На пятый же день мы и попались. В момент бурного обсуждения сюжета очередного шедевра в канцелярию заглянул начальник гауптвахты. Его несказанно удивило присутствие курсанта, да еще с сигаретой в зубах. Мои писари тоже приобрели какой-то неживой вид.

— Так-так. — Начгуб подошел к столу и перебрал мою живопись.

— Твоя работа?

— Так точно! Арестованный за употребление спиртных напитков и нетактичное поведение со старшим по званию курсант Белов!

Я отрапортовал как мог, правда, без надежды на благополучный исход. Попахивало сутками семью ДП, не меньше. Писари в один голос затараторили, что, мол, он документацию нам помогает делать, мастер, а что курил, так то по случайности. Начгуб минуту послушал, покачал головой.

— Помощь. Сам вижу. За мной!

Тут-то я и скис. Полсрока прошло без сучка и задоринки, и на тебе. Побрел. Начгуб зашел в свой кабинет, запустил меня и закрыл дверь.

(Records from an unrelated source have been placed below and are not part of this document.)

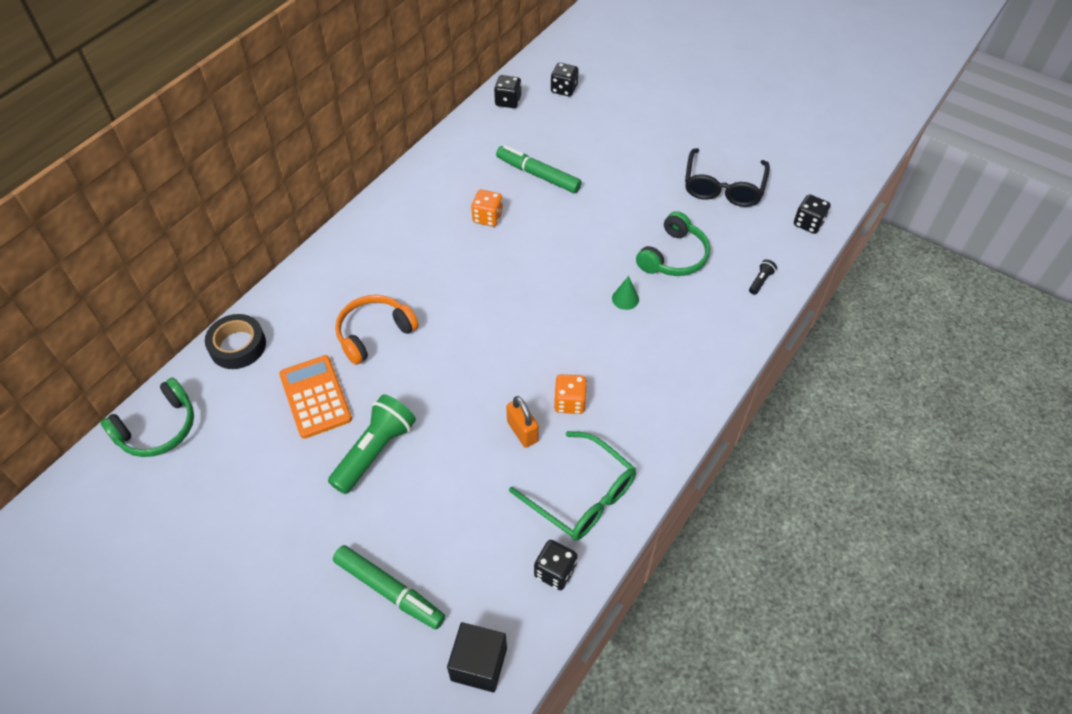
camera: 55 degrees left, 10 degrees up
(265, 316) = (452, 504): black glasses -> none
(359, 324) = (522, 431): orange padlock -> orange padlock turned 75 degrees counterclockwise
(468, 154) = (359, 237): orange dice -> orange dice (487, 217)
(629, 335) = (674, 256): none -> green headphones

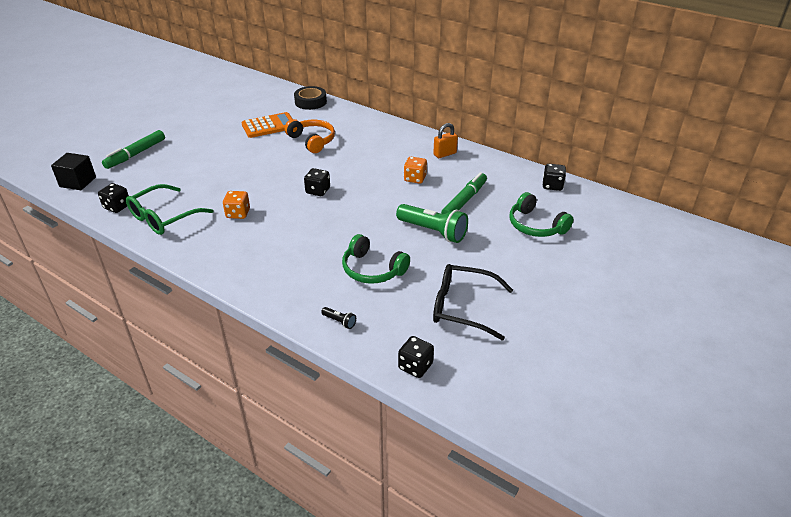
camera: 90 degrees right, 15 degrees down
(158, 428) = (261, 88): green headphones -> green headphones (535, 225)
(375, 451) = (225, 145): green flashlight -> green flashlight (433, 231)
(522, 431) = (221, 195): orange padlock -> orange padlock (445, 154)
(564, 89) = (579, 214): black dice -> black dice (318, 191)
(625, 299) = (328, 241): green cone -> none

— Видишь? — Рука начгуба указала на огромный стенд «Правила поведения военнослужащего» на стене.

— Вижу.

— Надо переделать. Срочно. Тебе сколько осталось?

— Пять суток.

— Вот и хорошо! Ты уж постарайся! Тогда наказывать не буду.

Так я начал работать и у начальника. Мой социальный статус резко возрос. Теперь я художничал на оба фронта. Объем работы вырос значительно. Приходилось напрягаться на самом деле. Меня никто не трогал, и я заседал в апартаментах начгуба, когда хотел, благо сам он на гауптвахте засиживаться не любил.

К исходу своего ареста я полностью изрисовал альбомы моряков, но все же не успел доделать глобальный стенд. Утром меня вызвал начальник гауптвахты.

— Выходишь сегодня, Белов?

— Так точно, товарищ капитан!

— А наш уговор помнишь?

Я подавленно молчал. Но начгуб, видимо, принадлежал к категории случайных людей в стройных рядах гарнизонной гвардии. Он предложил компромисс:

— Белов, давай так. Я тебе объявляю семь суток ДП. Да не вздыхай ты! Ты спокойно доделываешь стенд, спишь не в камере, а в кубрике моих орлов. Питаешься с ними и все остальное. Подберем форму, домой вечерком сходишь пару раз. Ну как, согласен?

Я молчал. Моя судьба была полностью в его власти.

— Что молчишь?

— Насильно мил не будешь, товарищ капитан.

— Тогда я без твоего согласия семь суток добавлю. Устраивает?

— Ваша воля, товарищ капитан.

Начгуб засмеялся.

— Ну ладно, кадет, не сохни! Помог — и слава богу! У меня таких, как ты. Справимся! Свободен!

Когда я приехал в училище, все поражались моему цветущему виду. С губы обычно возвращались худые, злые, зеленоватого цвета. Я же выглядел словно после дома отдыха, цветущим и жизнерадостным. Так и закончилось мое южное опробование гауптвахты изнутри. Слава богу, в шкуре арестанта мне больше бывать не приходилось.